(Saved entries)
<<<<

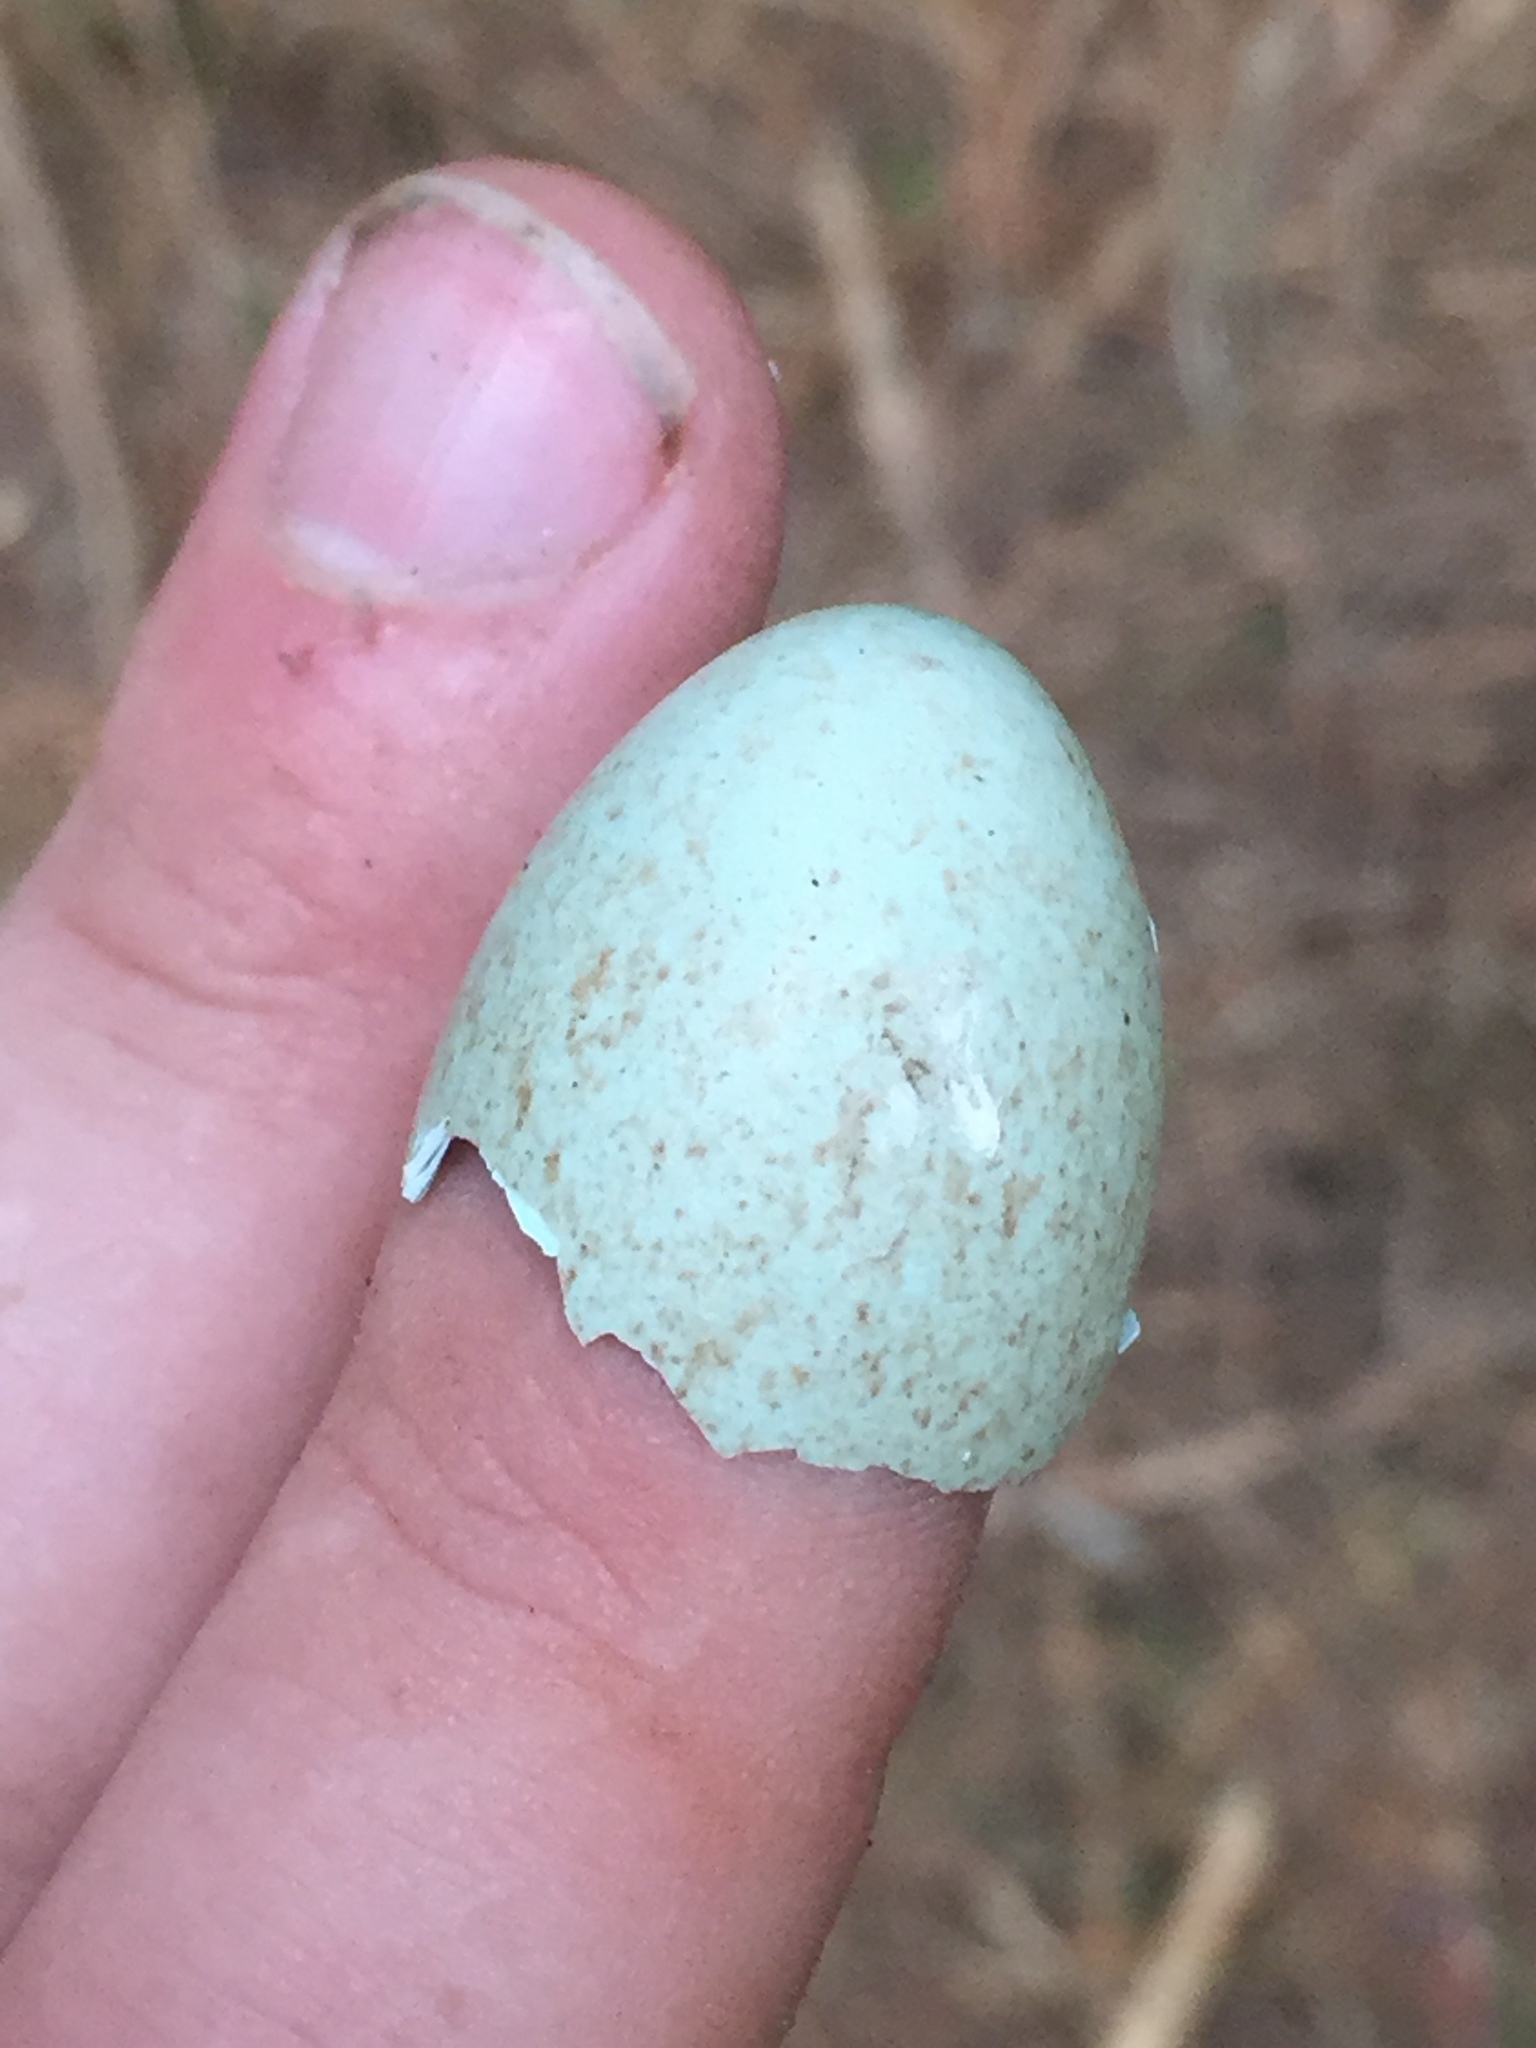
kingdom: Animalia
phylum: Chordata
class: Aves
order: Passeriformes
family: Turdidae
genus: Turdus
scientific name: Turdus merula
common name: Common blackbird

>>>>

The exercise
Copy every naming line from all the records above, word for word and in the same order. Leave the pictures out of your answer.

Solution for this problem
kingdom: Animalia
phylum: Chordata
class: Aves
order: Passeriformes
family: Turdidae
genus: Turdus
scientific name: Turdus merula
common name: Common blackbird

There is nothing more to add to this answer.